EDITOR'S NOTE: This is part of a series of posts about the proposed Sunshine in Litigation Act of 2011. Read guest posts debating the bill here.
Tomorrow the Senate Judiciary Committee will consider the “Sunshine in Litigation Act of 2011,” relating to the disclosure of information relevant to public health or safety that surfaces in civil actions. The bill’s merits have been discussed at length in an ACSblog guest blog post from the American Bar Association (ABA) President Stephen N. Zack and two guest posts from Richard Zitrin, lecturer in law at the University of California, Hastings College of the Law.
In his guest post, Zack faulted the bill, S. 623, as poorly thought out, and one that would, if enacted, greatly hinder the ability of Americans to access the courts. “The ABA is deeply concerned that seeking a day in court will become a luxury item if courts and cases can’t operate with greater efficiency and speed. Problems with federal judicial vacancies and court underfunding already wreak havoc with case schedules and the resulting time it takes to resolve a dispute. These expensive new rules would cost everyone, and make access justice even more of a luxury item.”
Zitrin in his initial guest post lauded the bill as a long overdue measure to ensure that information about defective products and drugs discovered during civil cases becomes quickly available to the public. In a response to Zack’s criticism of the measure, Zitrin followed up with this guest post, faulting the criticism for missing the point and for not addressing the substantive issue the measure is intended to address.
Thomas M. Susman, director of the ABA’s Governmental Affairs Office told ACSblog, “Professor Zitrin recently mistakenly wrote that the ABA does not have substantial objections to S. 623, the Sunshine in Litigation Act. In fact, today the ABA sent a detailed letter outlining its serious concerns regarding the impact of this bill.”
The ABA’s letter to the Senate Judiciary Committee is available here.
The 12-page letter to the Senate Judiciary Committee Chairman Patrick Leahy and Ranking Member Charles Grassley builds the case that the Sunshine in Litigation Act, like similar efforts before it, would amend current civil procedural rules to the detriment of litigants and cases.

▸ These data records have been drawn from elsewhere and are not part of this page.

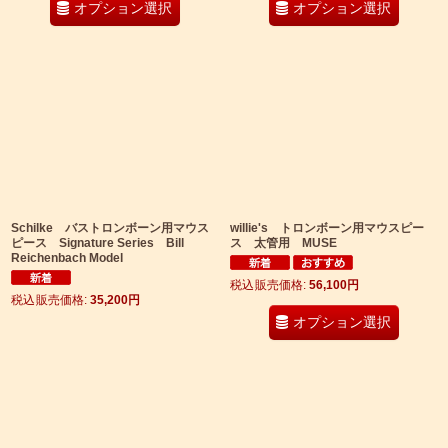
オプション選択
オプション選択
Schilke バストロンボーン用マウス
willie's トロンボーン用マウスピー
ピース Signature Series Bill
ス 太管用 MUSE
Reichenbach Model
税込
:
56,100
円
税込
:
35,200
円
オプション選択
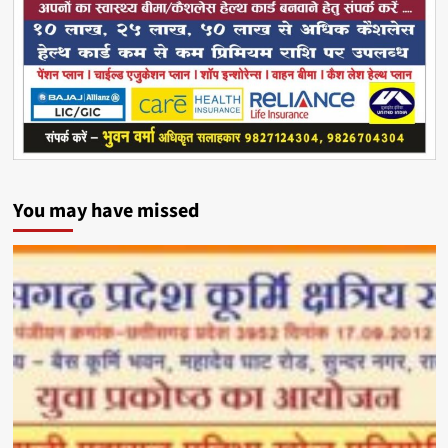
You may have missed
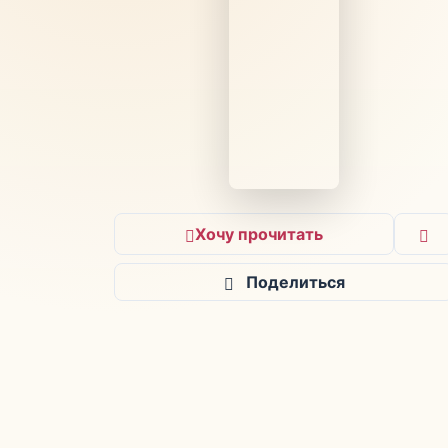
Хочу прочитать
Поделиться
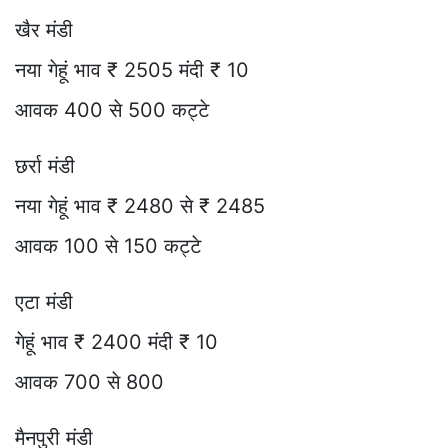
खैर मंडी
नया गेहूं भाव ₹ 2505 मंदी ₹ 10
आवक 400 से 500 कट्टे
छर्रा मंडी
नया गेहूं भाव ₹ 2480 से ₹ 2485
आवक 100 से 150 कट्टे
एटा मंडी
गेहूं भाव ₹ 2400 मंदी ₹ 10
आवक 700 से 800
मैनपुरी मंडी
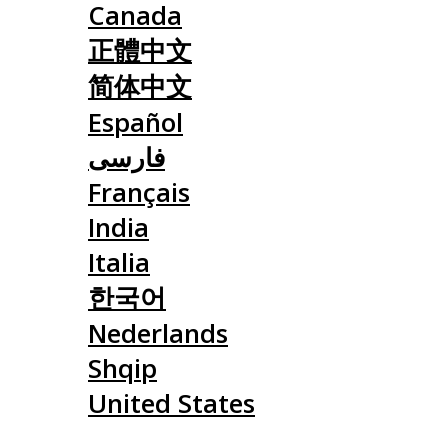
Canada
正體中文
简体中文
Español
فارسی
Français
India
Italia
한국어
Nederlands
Shqip
United States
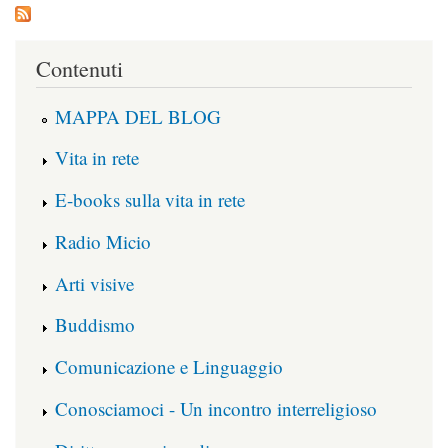
Contenuti
MAPPA DEL BLOG
Vita in rete
E-books sulla vita in rete
Radio Micio
Arti visive
Buddismo
Comunicazione e Linguaggio
Conosciamoci - Un incontro interreligioso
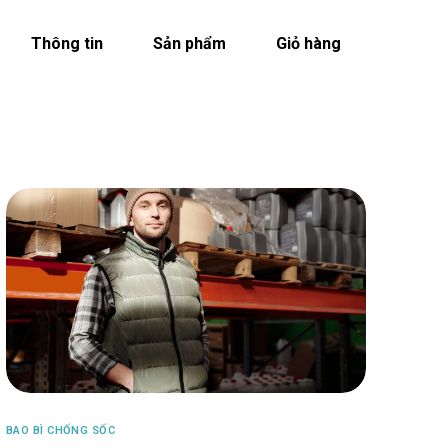
Thông tin
Sản phẩm
Giỏ hàng
BAO BÌ CHỐNG SỐC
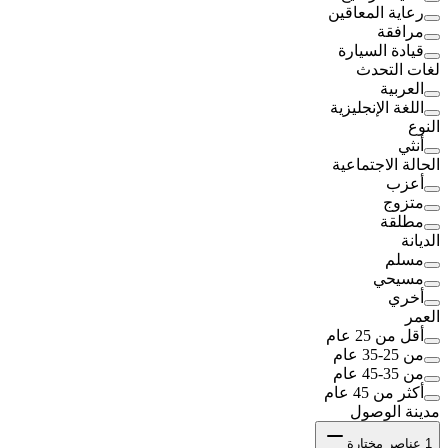
رعاية المعاقين
مرافقة
قيادة السيارة
لغات التحدث
العربية
اللغة الإنجليزية
النوع
أنثي
الحالة الاجتماعية
أعزب
متزوج
مطلقة
الديانة
مسلم
مسيحي
أخري
العمر
أقل من 25 عام
من 25-35 عام
من 35-45 عام
أكثر من 45 عام
مدينة الوصول
1
عناصر مختارة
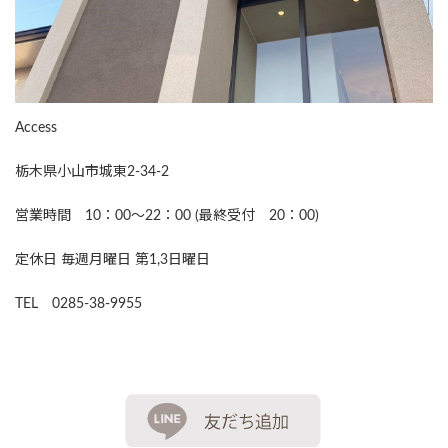
Access
栃木県小山市城東2-34-2
営業時間 10：00～22：00 (最終受付 20：00)
定休日 毎週月曜日 第1,3日曜日
TEL 0285-38-9955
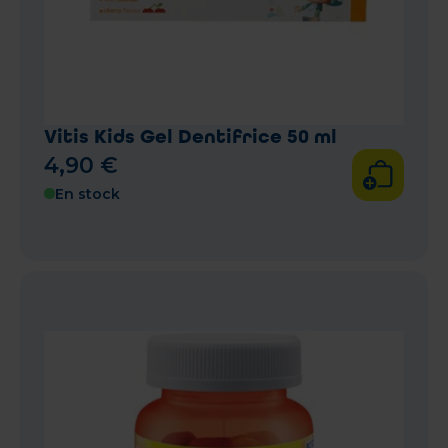
Vitis Kids Gel Dentifrice 50 ml
4
,
90
€
En stock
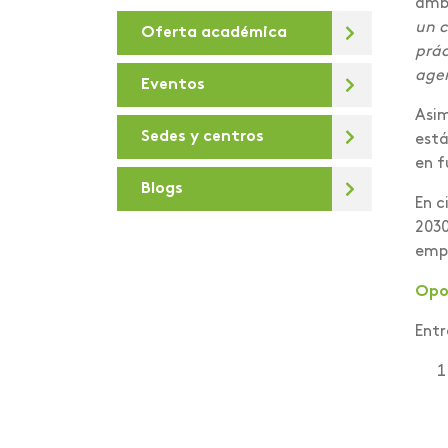
ambi
un c
Oferta académica
De la U
prác
Debates virtuales
agen
Eventos
Deportes
Asim
Sedes y centros
está
Día de la sostenibilidad
en f
Blogs
Diálogos para la
En c
Transformación Digital
2030
empl
Docentes e
investigadores
Opor
Areandinos presentes en
la iniciativa “Covid-19
Entr
crisis Colombia”
educación desde lo
presencial hasta lo
virtual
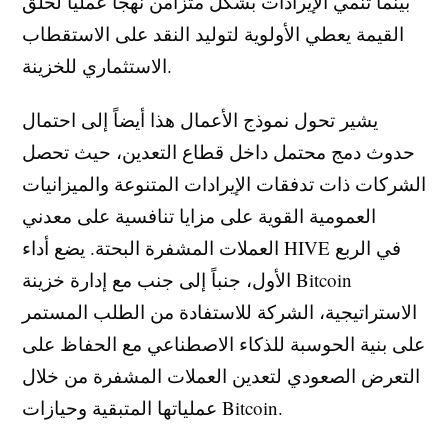
بينما تنمي الإيرادات بشكل متزامن نهجاً عملياً لخلق
القيمة يعطي الأولوية لتوليد النقد على الاستقطاب
الاستثماري للخزينة.
يشير تحول نموذج الأعمال هذا أيضاً إلى احتمال
حدوث دمج محتمل داخل قطاع التعدين، حيث تحصل
الشركات ذات تدفقات الإيرادات المتنوعة والميزانيات
العمومية القوية على مزايا تنافسية على معدني
العملات المشفرة البحتة. يضع أداء HIVE في الربع
الأول، جنباً إلى جنب مع إدارة خزينة Bitcoin
الاستراتيجية، الشركة للاستفادة من الطلب المستمر
على بنية الحوسبة للذكاء الاصطناعي مع الحفاظ على
التعرض الصعودي لتعدين العملات المشفرة من خلال
عملياتها المتبقية وحيازات Bitcoin.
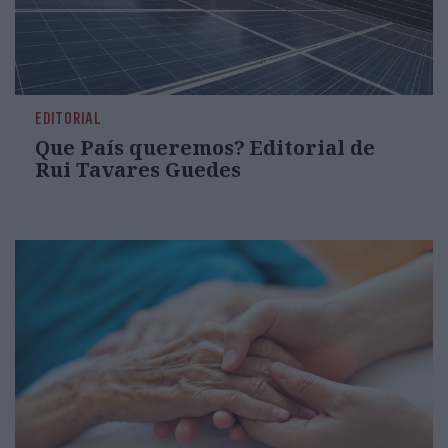
EDITORIAL
Que País queremos? Editorial de
Rui Tavares Guedes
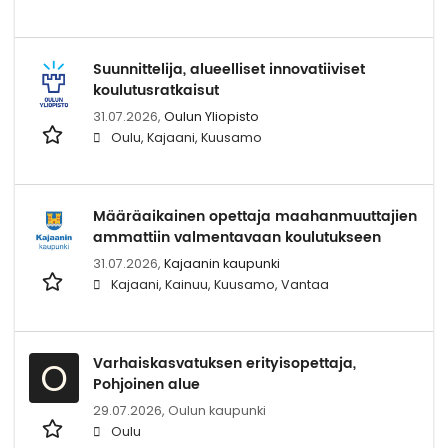
Suunnittelija, alueelliset innovatiiviset
koulutusratkaisut
31.07.2026,
Oulun Yliopisto
Oulu, Kajaani, Kuusamo
Määräaikainen opettaja maahanmuuttajien
ammattiin valmentavaan koulutukseen
31.07.2026,
Kajaanin kaupunki
Kajaani, Kainuu, Kuusamo, Vantaa
Varhaiskasvatuksen erityisopettaja,
O
Pohjoinen alue
29.07.2026,
Oulun kaupunki
Oulu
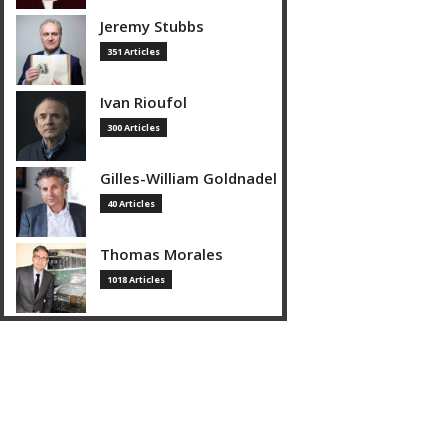
Jeremy Stubbs
351 Articles
Ivan Rioufol
300 Articles
Gilles-William Goldnadel
40 Articles
Thomas Morales
1018 Articles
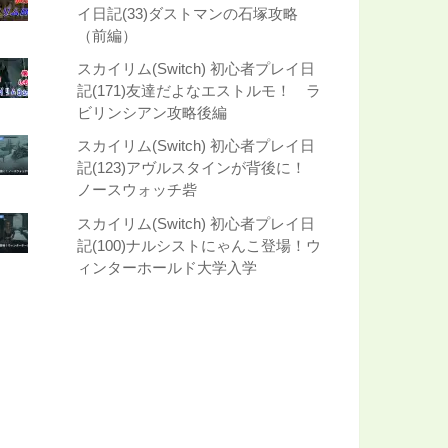
イ日記(33)ダストマンの石塚攻略
（前編）
スカイリム(Switch) 初心者プレイ日
記(171)友達だよなエストルモ！ ラ
ビリンシアン攻略後編
スカイリム(Switch) 初心者プレイ日
記(123)アヴルスタインが背後に！
ノースウォッチ砦
スカイリム(Switch) 初心者プレイ日
記(100)ナルシストにゃんこ登場！ウ
ィンターホールド大学入学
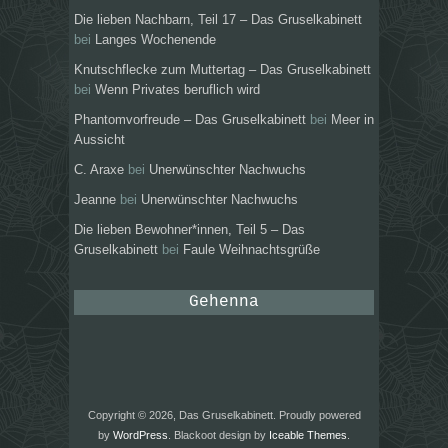
Die lieben Nachbarn, Teil 17 – Das Gruselkabinett
bei
Langes Wochenende
Knutschflecke zum Muttertag – Das Gruselkabinett
bei
Wenn Privates beruflich wird
Phantomvorfreude – Das Gruselkabinett
bei
Meer in
Aussicht
C. Araxe
bei
Unerwünschter Nachwuchs
Jeanne
bei
Unerwünschter Nachwuchs
Die lieben Bewohner*innen, Teil 5 – Das
Gruselkabinett
bei
Faule Weihnachtsgrüße
Gehenna
Copyright © 2026, Das Gruselkabinett. Proudly powered
by
WordPress
. Blackoot design by
Iceable Themes
.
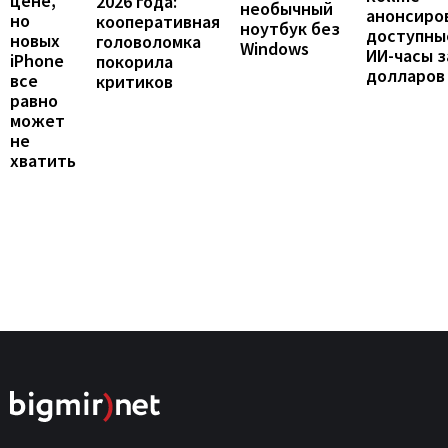
цене,
2026 года:
необычный
анонсиро
но
кооперативная
ноутбук без
доступны
новых
головоломка
Windows
ИИ-часы з
iPhone
покорила
долларов
все
критиков
равно
может
не
хватить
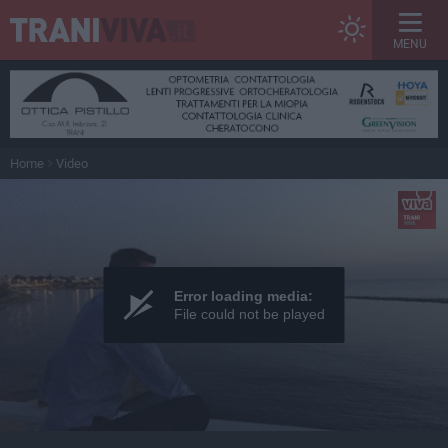
MENU
Home
Video
Error loading media:
File could not be played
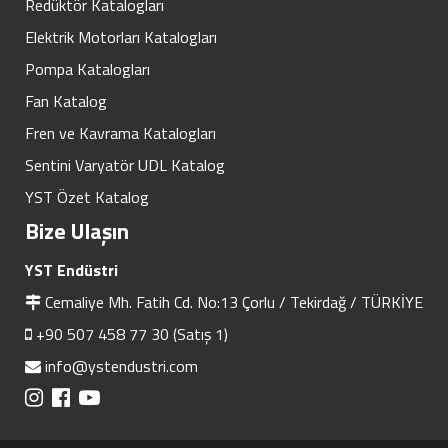
Redüktör Katalogları
Elektrik Motorları Katalogları
Pompa Katalogları
Fan Katalog
Fren ve Kavrama Katalogları
Sentini Varyatör UDL Katalog
YST Özet Katalog
Bize Ulaşın
YST Endüstri
Cemaliye Mh. Fatih Cd. No:13 Çorlu / Tekirdağ / TÜRKİYE
+90 507 458 77 30 (Satış 1)
info@ystendustri.com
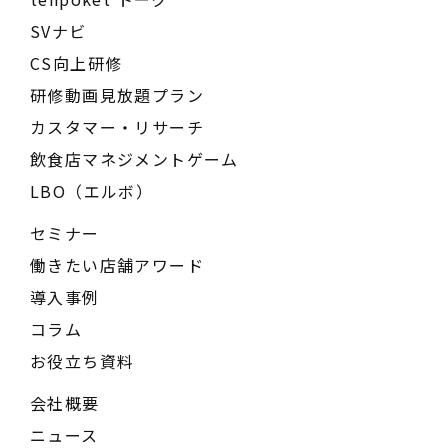
SVナビ
CS向上研修
研修動画見放題プラン
カスタマー・リサーチ
飲食店マネジメントゲーム
LBO（エルボ）
セミナー
働きたい店舗アワード
導入事例
コラム
お役立ち資料
会社概要
ニュース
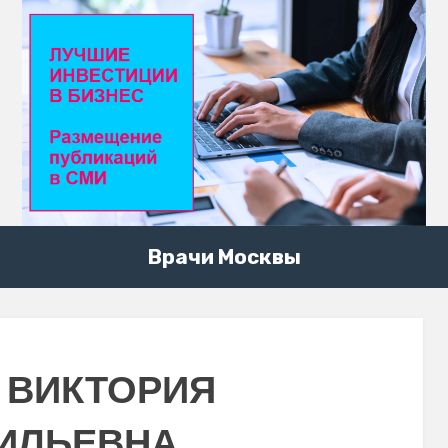
Врачи Москвы
 ВИКТОРИЯ
ИЛЬЕВНА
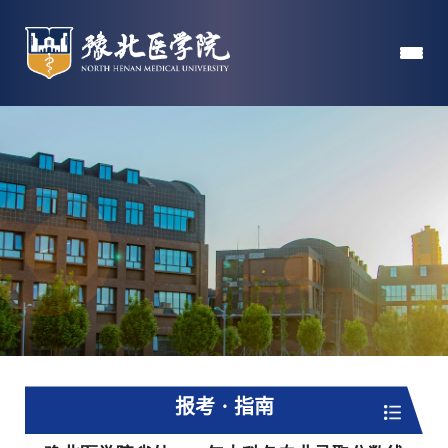
报考 · 指南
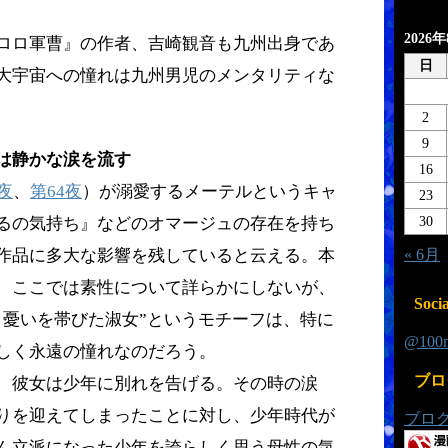
2026
ロロ軍曹』の作者、吉崎観音も九州出身であ
日
大宇宙への憧れは九州男児のメンタリティな
2
9
は静かな涙を流す
16
夜
、
第64夜
）が溺愛するメーテルというキャ
23
30
るの気持ち』などのオマージュの存在を持ち
« 6月
作品に多大な影響を残していると云える。本
、ここでは素性について詳らかにしないが、
Socia
、憂いを帯びた淑女”というモチーフは、特に
@10
しく永遠の憧れなのだろう。
ブロ
、彼女は少年に別れを告げる。その時の涙
りを迎えてしまったことに対し、少年時代が
ブロ
ん立派になった少年を誇らしく思う母性の気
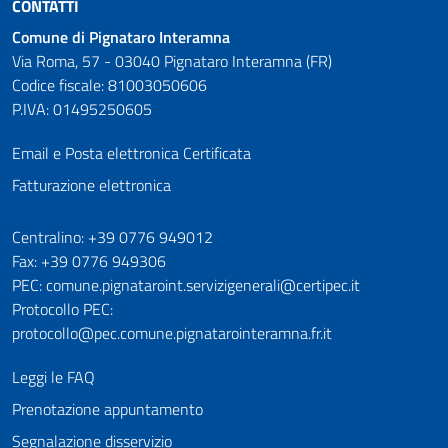
CONTATTI
Comune di Pignataro Interamna
Via Roma, 57 - 03040 Pignataro Interamna (FR)
Codice fiscale: 81003050606
P.IVA: 01495250605
Email e Posta elettronica Certificata
Fatturazione elettronica
Numeri utili
Centralino: +39 0776 949012
Fax: +39 0776 949306
PEC: comune.pignataroint.servizigenerali@certipec.it
Protocollo PEC:
protocollo@pec.comune.pignatarointeramna.fr.it
Leggi le FAQ
Prenotazione appuntamento
Segnalazione disservizio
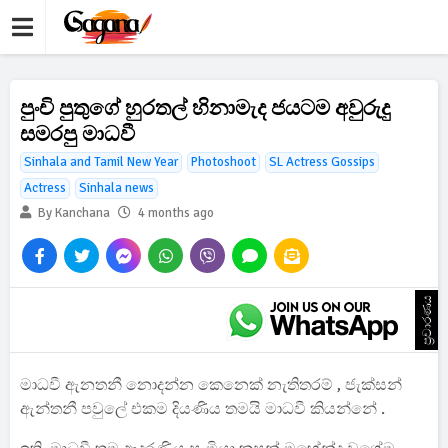
පුංචි පුතුගේ හුරතල් හිනාමැද ජයටම අවුරුදු
සමරපු මාධවී
Sinhala and Tamil New Year
Photoshoot
SL Actress Gossips
Actress
Sinhala news
By Kanchana
4 months ago
ප්‍රචාරණය
මාධවී ඇනතනී නොදන්න කෙනෙක් නැතිතරම් , ජැක්සන්
ඇන්තනී පවුලේ එකම දියණිය තමයි මාධවී කියන්නේ .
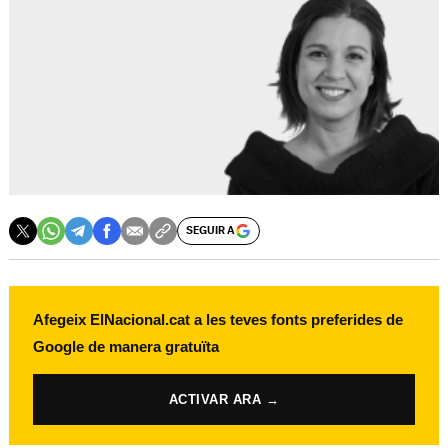
SEGUIR A
Afegeix ElNacional.cat a les teves fonts preferides de
Google de manera gratuïta
ACTIVAR ARA →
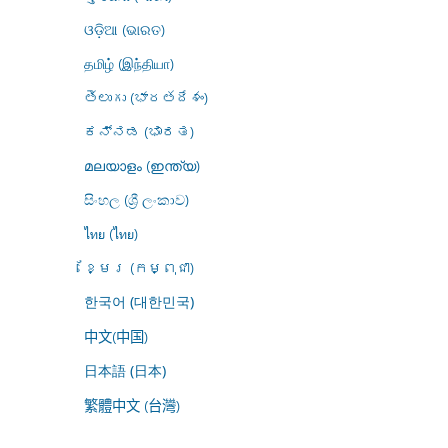
ଓଡ଼ିଆ (ଭାରତ)
தமிழ் (இந்தியா)
తెలుగు (భారతదేశం)
ಕನ್ನಡ (ಭಾರತ)
മലയാളം (ഇന്ത്യ)
සිංහල (ශ්‍රී ලංකාව)
ไทย (ไทย)
ខ្មែរ (កម្ពុជា)
한국어 (대한민국)
中文(中国)
日本語 (日本)
繁體中文 (台灣)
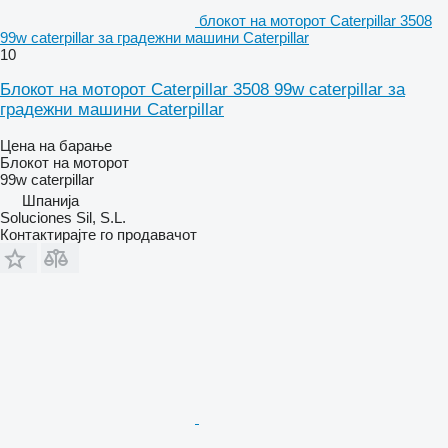
блокот на моторот Caterpillar 3508
99w caterpillar за градежни машини Caterpillar
10
Блокот на моторот Caterpillar 3508 99w caterpillar за
градежни машини Caterpillar
Цена на барање
Блокот на моторот
99w caterpillar
Шпанија
Soluciones Sil, S.L.
Контактирајте го продавачот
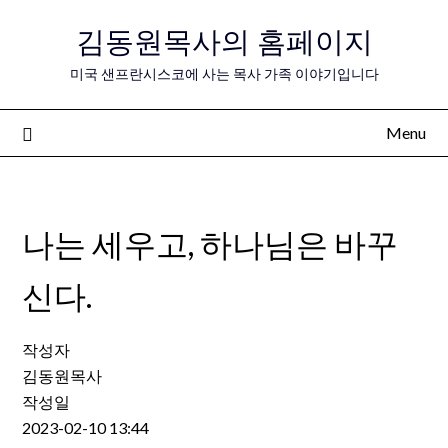
Skip
김동원목사의 홈페이지
to
content
미국 샌프란시스코에 사는 목사 가족 이야기입니다
Menu
나는 세우고, 하나님은 바꾸
신다.
작성자
김동원목사
작성일
2023-02-10 13:44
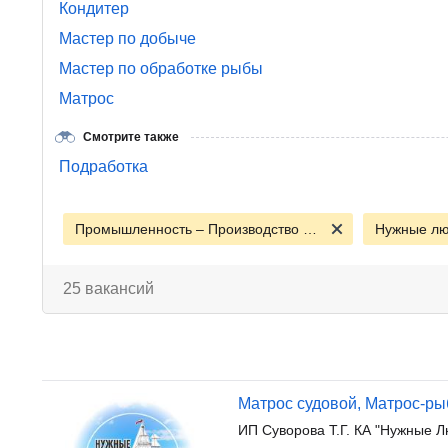
Кондитер
Мастер по добыче
Мастер по обработке рыбы
Матрос
Смотрите также
Подработка
Промышленность – Производство - Сырье
Нужные л
25 вакансий
Матрос судовой, Матрос-р
ИП Суворова Т.Г. КА "Нужные Л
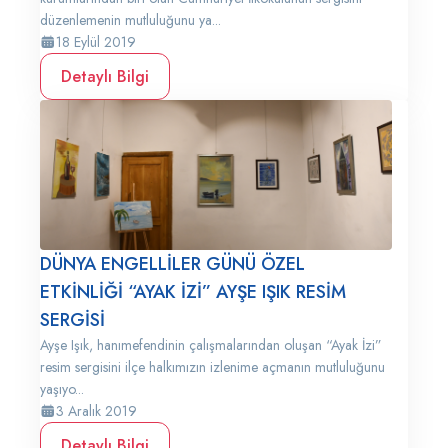
düzenlemenin mutluluğunu ya...
18 Eylül 2019
Detaylı Bilgi
DÜNYA ENGELLİLER GÜNÜ ÖZEL
ETKİNLİĞİ “AYAK İZİ” AYŞE IŞIK RESİM
SERGİSİ
Ayşe Işık, hanımefendinin çalışmalarından oluşan “Ayak İzi”
resim sergisini ilçe halkımızın izlenime açmanın mutluluğunu
yaşıyo...
3 Aralık 2019
Detaylı Bilgi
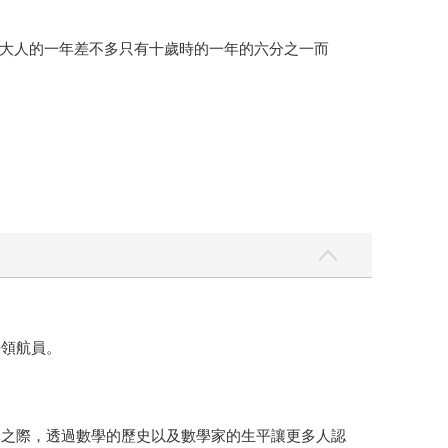
大人的一年差不多只有十歲時的一年的六分之一而
。
學領航員。
講之際，透過數學的歷史以及數學家的生平讓更多人認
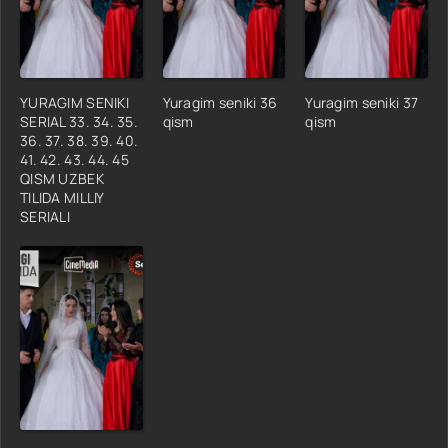
YURAGIM SENIKI
Yuragim seniki 36
Yuragim seniki 37
SERIAL 33. 34. 35.
qism
qism
36. 37. 38. 39. 40.
41. 42. 43. 44. 45
QISM UZBEK
TILIDA MILLIY
SERIALI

The letter reads, in part:
Bills that would amend the Civil Rules to regulate the issuance of protective orders in discovery, similar to S. 623, have been introduced regularly since 1991. Like S. 623, these proposed bills would require courts to make particularized findings of fact that a discovery protective order would not restrict the disclosure of information relevant to the protection of public health and safety.